# What Should Students With 83% Aggregate Do Now?



## rabi (Oct 1, 2012)

now what! admissions arn't open in any university now ...what do you guys plan to do???


----------



## bkn (Sep 6, 2012)

well you should have applied to a private medical college too...now look for colleges that still have some seats left..or you could repeat...because I can tell you that students with less than 84% don't have a chance now in any government medical college for mbbs.

the merit has risen so much this year that it is scary....what is this world coming to...? it is, like, humanly impossible to get into a government medical college now...something needs to be done ...the education policies and syllabi are to be revised because if this keeps up, then soon thousands of well deserving students won't make it to government colleges.


----------



## xain khalid (Nov 16, 2012)

do 84.13 has any chance left in 2nd list bkn? plz tell & what about bds list. m asking for my friend.,who is so disappointed now


----------



## Iqra19 (Oct 3, 2012)

Same here.... Does 84.2 have any chance, anywhere???

The data
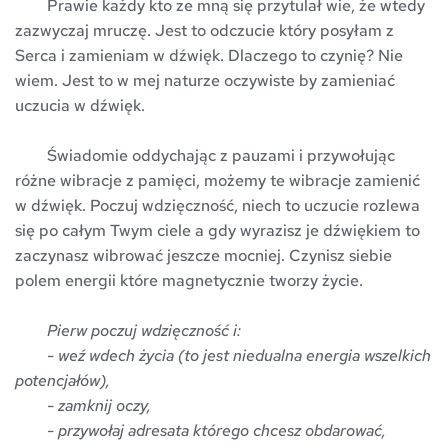
	Prawie każdy kto ze mną się przytulał wie, że wtedy 
zazwyczaj mruczę. Jest to odczucie który posyłam z 
Serca i zamieniam w dźwięk. Dlaczego to czynię? Nie 
wiem. Jest to w mej naturze oczywiste by zamieniać 
uczucia w dźwięk. 
	Świadomie oddychając z pauzami i przywołując 
różne wibracje z pamięci, możemy te wibracje zamienić 
w dźwięk. Poczuj wdzięczność, niech to uczucie rozlewa 
się po całym Twym ciele a gdy wyrazisz je dźwiękiem to 
zaczynasz wibrować jeszcze mocniej. Czynisz siebie 
polem energii które magnetycznie tworzy życie. 
Pierw poczuj wdzięczność i:
- weź wdech życia (to jest niedualna energia wszelkich 
potencjałów),
- zamknij oczy, 
- przywołaj adresata którego chcesz obdarować, 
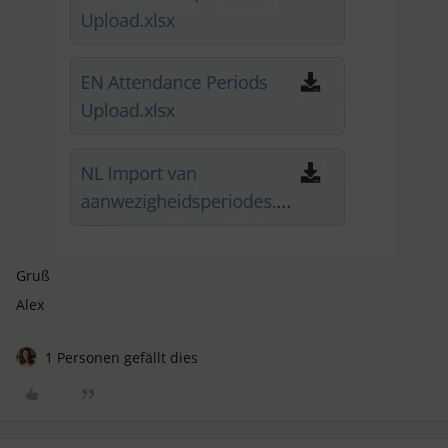
Gruß
Alex
1 Personen gefällt dies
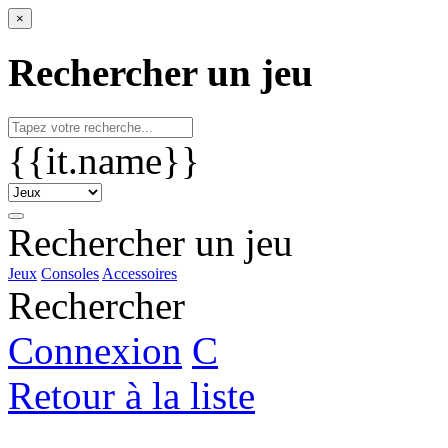
×
Rechercher un jeu
{{it.name}}
Rechercher un jeu
Jeux
Consoles
Accessoires
Rechercher
Connexion
C
Retour à la liste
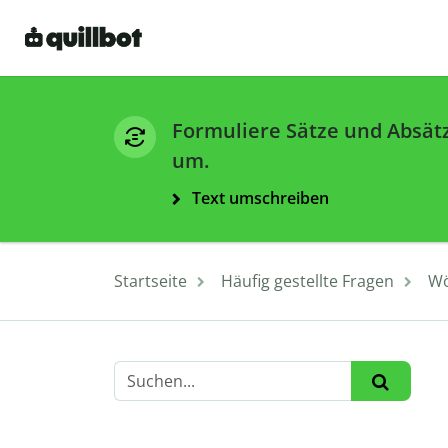
Formuliere Sätze und Absät
um.
Text umschreiben
Startseite
Häufig gestellte Fragen
Wö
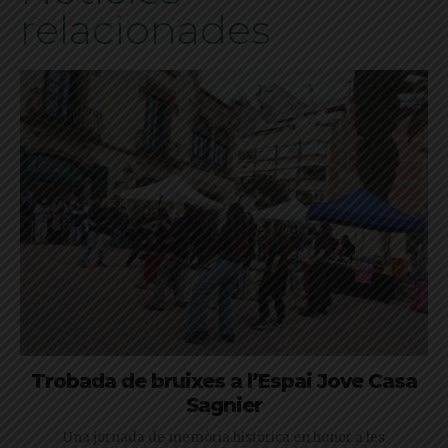
relacionades
Trobada de bruixes a l’Espai Jove Casa
Sagnier
Una jornada de memòria històrica en honor a les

Tasks and exercises
(a) Reproduce the part of the admissions thread that begins with the words containing "## xain khalid" and ends with "any chance, anywhere???".
(b) List the usernames of all the people who posted in the admissions thread.

Responses to the exercise
(a)
## xain khalid (Nov 16, 2012)

do 84.13 has any chance left in 2nd list bkn? plz tell & what about bds list. m asking for my friend.,who is so disappointed now


----------



## Iqra19 (Oct 3, 2012)

Same here.... Does 84.2 have any chance, anywhere???

(b) rabi, bkn, xain khalid, Iqra19